練習:
1. 列出閱讀材料中所有以 sudo 開頭的指令。
2. 照抄閱讀材料中從「舊版本的 git 有安全性漏洞,需要升級到」到「ᴄᴠᴇ-2016-2324 and ᴄᴠᴇ‑2016‑2315)」的部分。

-------- 閱讀材料

2016/03/24

aptitude update 找不到 GPG key 的處理

執行的 aptitude update 以後,出現錯誤訊息:
W: GPG error: http://ppa.launchpad.net trusty InRelease: The following signatures couldn't be verified because the public key is not available: NO_PUBKEY 00A6F0A3C300EE8C
W: GPG error: http://ppa.launchpad.net trusty InRelease: The following signatures couldn't be verified because the public key is not available: NO_PUBKEY 4F4EA0AAE5267A6C

可以透過下列指令去 import keys:
sudo apt-key adv --recv-keys --keyserver keyserver.ubuntu.com {KEY}

例如上面的錯誤,可以這樣 import key:
sudo apt-key adv --recv-keys --keyserver keyserver.ubuntu.com 00A6F0A3C300EE8C
sudo apt-key adv --recv-keys --keyserver keyserver.ubuntu.com 4F4EA0AAE5267A6C

reference: How do I fix the GPG error “NO_PUBKEY”?

2016/03/17

Ubuntu PPA for new version of Git

舊版本的 git 有安全性漏洞,需要升級到 2.7.1 以上版本
server and client side remote code execution through a buffer overflow in all git versions before 2.7.1 (unpublished ᴄᴠᴇ-2016-2324 and ᴄᴠᴇ‑2016‑2315)

----------------
-------- 資料內容

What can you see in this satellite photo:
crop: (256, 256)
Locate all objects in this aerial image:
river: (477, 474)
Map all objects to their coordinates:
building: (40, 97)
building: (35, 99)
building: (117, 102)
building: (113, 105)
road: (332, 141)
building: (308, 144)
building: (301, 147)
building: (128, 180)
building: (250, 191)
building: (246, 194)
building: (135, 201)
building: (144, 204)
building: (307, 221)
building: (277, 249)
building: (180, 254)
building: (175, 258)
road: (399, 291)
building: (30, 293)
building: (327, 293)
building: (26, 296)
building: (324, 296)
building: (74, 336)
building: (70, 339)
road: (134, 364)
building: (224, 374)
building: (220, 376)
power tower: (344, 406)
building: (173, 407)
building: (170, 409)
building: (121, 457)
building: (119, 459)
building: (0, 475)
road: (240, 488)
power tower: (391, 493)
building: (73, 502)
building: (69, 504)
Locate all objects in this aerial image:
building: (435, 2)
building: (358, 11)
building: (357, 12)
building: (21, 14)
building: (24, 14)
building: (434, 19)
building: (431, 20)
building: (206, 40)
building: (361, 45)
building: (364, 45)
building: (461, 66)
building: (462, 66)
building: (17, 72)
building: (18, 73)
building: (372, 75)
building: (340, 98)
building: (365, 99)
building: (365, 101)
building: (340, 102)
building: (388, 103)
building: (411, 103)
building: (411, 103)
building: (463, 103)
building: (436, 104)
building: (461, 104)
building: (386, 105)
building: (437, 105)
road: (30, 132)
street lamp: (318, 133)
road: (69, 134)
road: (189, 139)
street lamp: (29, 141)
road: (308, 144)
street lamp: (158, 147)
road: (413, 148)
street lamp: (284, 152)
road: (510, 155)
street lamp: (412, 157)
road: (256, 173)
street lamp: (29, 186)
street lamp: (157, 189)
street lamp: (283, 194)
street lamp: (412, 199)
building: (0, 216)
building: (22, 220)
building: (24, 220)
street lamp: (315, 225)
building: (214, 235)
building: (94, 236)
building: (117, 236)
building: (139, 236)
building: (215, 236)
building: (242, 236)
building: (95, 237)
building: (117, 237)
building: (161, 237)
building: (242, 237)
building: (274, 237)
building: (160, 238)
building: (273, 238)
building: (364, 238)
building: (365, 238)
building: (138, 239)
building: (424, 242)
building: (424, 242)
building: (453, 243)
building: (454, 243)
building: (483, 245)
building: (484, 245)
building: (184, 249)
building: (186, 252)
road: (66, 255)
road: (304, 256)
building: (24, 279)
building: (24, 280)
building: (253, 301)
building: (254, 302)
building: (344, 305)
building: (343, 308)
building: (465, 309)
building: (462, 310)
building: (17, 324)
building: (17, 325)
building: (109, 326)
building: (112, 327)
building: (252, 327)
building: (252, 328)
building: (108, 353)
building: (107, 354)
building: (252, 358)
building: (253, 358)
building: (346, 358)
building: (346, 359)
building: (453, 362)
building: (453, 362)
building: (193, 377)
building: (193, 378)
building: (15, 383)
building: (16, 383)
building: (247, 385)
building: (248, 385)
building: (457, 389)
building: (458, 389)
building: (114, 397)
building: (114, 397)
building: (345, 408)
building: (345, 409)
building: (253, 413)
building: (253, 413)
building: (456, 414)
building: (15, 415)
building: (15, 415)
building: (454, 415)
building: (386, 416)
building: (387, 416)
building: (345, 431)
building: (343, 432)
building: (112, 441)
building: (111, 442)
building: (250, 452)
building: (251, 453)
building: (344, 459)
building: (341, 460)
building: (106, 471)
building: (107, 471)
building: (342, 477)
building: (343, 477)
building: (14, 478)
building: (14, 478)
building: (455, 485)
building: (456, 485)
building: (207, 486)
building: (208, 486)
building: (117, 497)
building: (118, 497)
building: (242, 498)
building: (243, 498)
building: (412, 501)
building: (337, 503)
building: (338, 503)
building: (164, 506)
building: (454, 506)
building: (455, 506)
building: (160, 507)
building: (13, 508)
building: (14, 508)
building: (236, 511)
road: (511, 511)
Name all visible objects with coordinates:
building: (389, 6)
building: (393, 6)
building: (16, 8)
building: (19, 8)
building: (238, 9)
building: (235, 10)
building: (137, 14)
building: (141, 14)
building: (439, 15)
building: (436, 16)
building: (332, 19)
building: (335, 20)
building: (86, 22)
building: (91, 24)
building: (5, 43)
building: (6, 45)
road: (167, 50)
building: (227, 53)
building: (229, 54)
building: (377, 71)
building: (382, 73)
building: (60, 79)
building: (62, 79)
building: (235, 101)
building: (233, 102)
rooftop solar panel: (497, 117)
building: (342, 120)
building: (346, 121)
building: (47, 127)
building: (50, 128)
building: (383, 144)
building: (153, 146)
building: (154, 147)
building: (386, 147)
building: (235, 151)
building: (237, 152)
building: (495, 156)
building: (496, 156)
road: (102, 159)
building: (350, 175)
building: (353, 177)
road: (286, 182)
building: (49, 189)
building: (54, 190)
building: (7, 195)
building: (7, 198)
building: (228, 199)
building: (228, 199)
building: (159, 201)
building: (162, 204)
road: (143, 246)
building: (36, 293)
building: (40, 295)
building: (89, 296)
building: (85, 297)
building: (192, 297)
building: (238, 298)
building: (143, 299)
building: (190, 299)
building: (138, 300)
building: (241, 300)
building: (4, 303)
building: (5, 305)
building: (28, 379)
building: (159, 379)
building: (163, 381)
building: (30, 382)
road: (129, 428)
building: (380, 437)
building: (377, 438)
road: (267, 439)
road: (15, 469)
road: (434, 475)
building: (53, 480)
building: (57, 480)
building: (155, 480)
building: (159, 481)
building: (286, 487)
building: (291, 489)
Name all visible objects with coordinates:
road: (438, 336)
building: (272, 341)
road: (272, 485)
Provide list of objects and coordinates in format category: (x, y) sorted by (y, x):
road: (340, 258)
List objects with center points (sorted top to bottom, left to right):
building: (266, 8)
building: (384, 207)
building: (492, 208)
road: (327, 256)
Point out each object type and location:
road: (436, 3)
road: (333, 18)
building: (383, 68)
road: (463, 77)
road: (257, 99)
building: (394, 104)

----------------

參考答案:
1.
sudo apt-key adv --recv-keys --keyserver keyserver.ubuntu.com {KEY}
sudo apt-key adv --recv-keys --keyserver keyserver.ubuntu.com 00A6F0A3C300EE8C
sudo apt-key adv --recv-keys --keyserver keyserver.ubuntu.com 4F4EA0AAE5267A6C

2.
舊版本的 git 有安全性漏洞,需要升級到 2.7.1 以上版本
server and client side remote code execution through a buffer overflow in all git versions before 2.7.1 (unpublished ᴄᴠᴇ-2016-2324 and ᴄᴠᴇ‑2016‑2315)